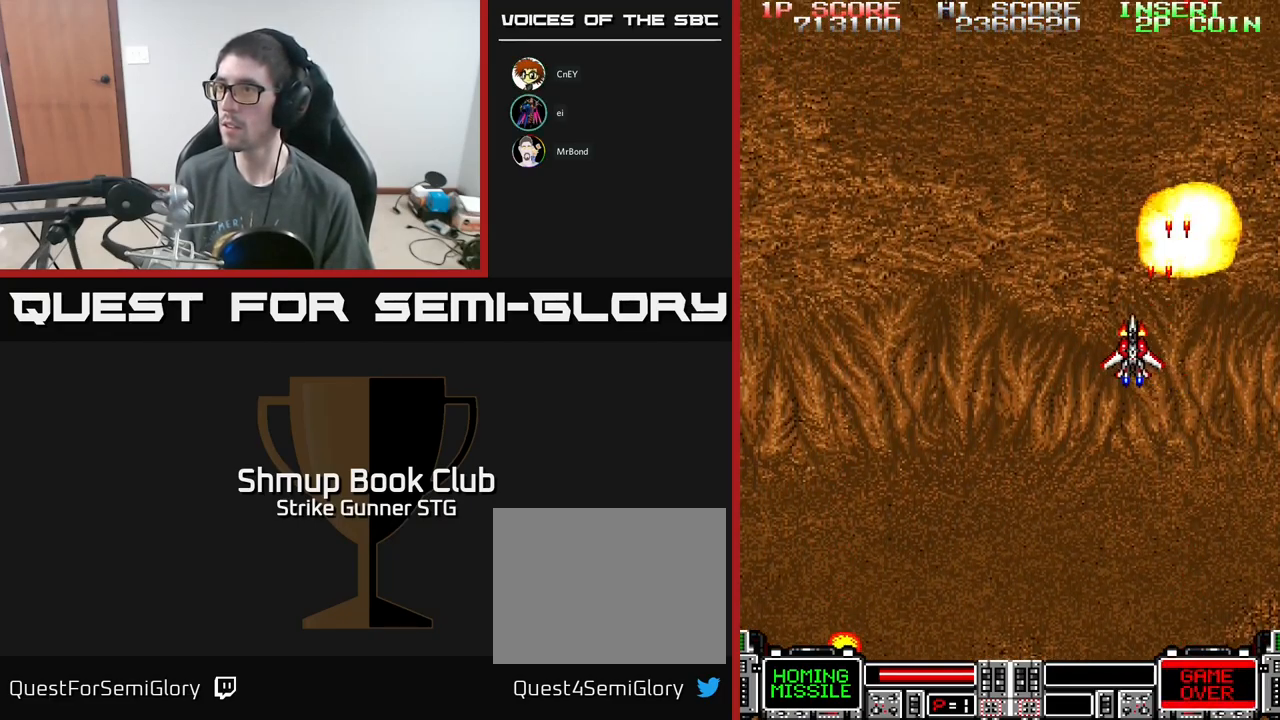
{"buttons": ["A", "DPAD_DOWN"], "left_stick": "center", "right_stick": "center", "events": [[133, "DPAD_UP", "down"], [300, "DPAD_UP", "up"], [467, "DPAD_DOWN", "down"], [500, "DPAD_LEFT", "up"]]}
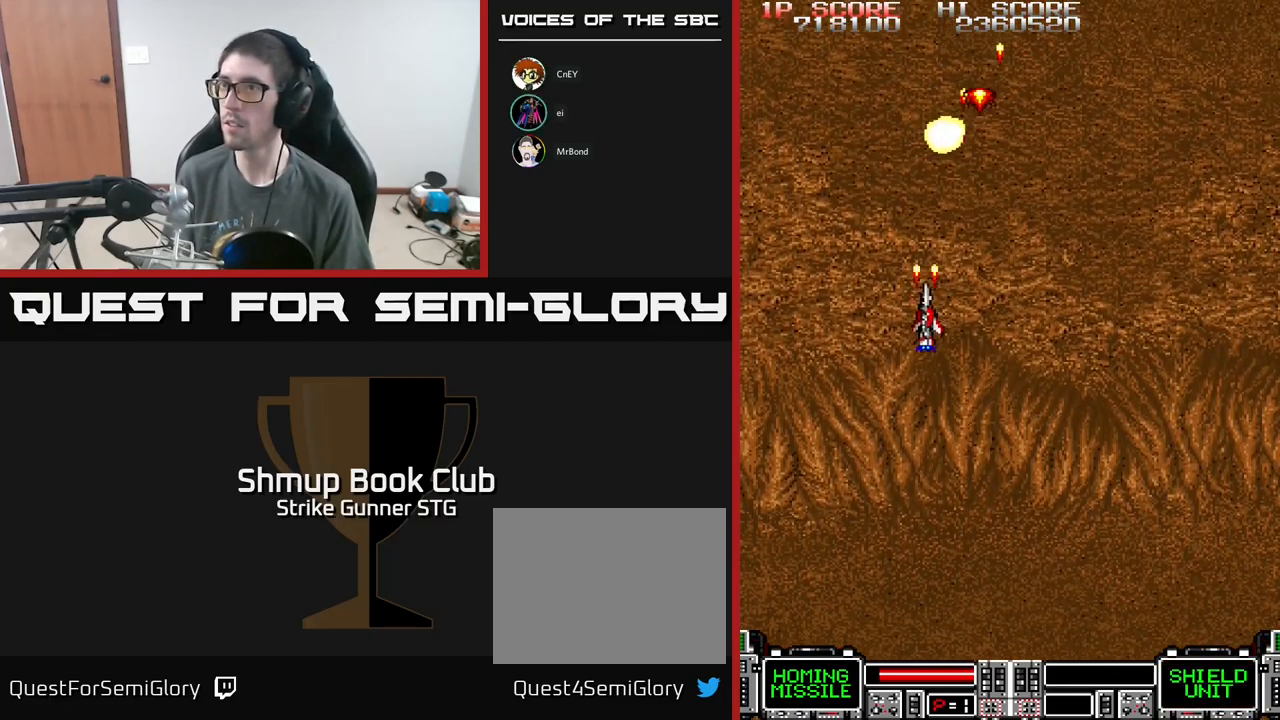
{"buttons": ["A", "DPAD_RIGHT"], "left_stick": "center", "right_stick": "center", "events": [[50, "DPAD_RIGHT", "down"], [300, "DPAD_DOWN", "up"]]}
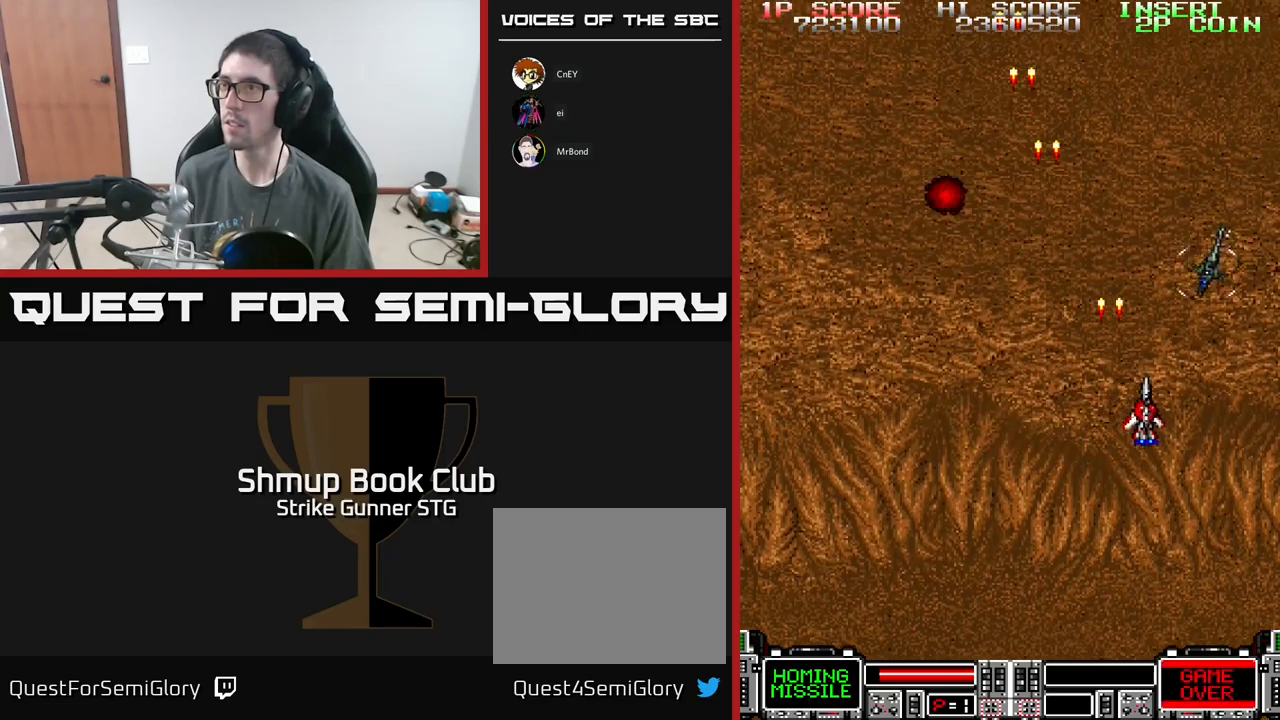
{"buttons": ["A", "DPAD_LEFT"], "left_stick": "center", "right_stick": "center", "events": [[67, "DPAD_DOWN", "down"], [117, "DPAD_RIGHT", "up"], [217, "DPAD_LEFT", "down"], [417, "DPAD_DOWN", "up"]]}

_What to produce_
Every line of the data above should be returned exactly, with the pictures removed.

_Result for this exercise_
{"buttons": ["A", "DPAD_DOWN"], "left_stick": "center", "right_stick": "center", "events": [[133, "DPAD_UP", "down"], [300, "DPAD_UP", "up"], [467, "DPAD_DOWN", "down"], [500, "DPAD_LEFT", "up"]]}
{"buttons": ["A", "DPAD_RIGHT"], "left_stick": "center", "right_stick": "center", "events": [[50, "DPAD_RIGHT", "down"], [300, "DPAD_DOWN", "up"]]}
{"buttons": ["A", "DPAD_LEFT"], "left_stick": "center", "right_stick": "center", "events": [[67, "DPAD_DOWN", "down"], [117, "DPAD_RIGHT", "up"], [217, "DPAD_LEFT", "down"], [417, "DPAD_DOWN", "up"]]}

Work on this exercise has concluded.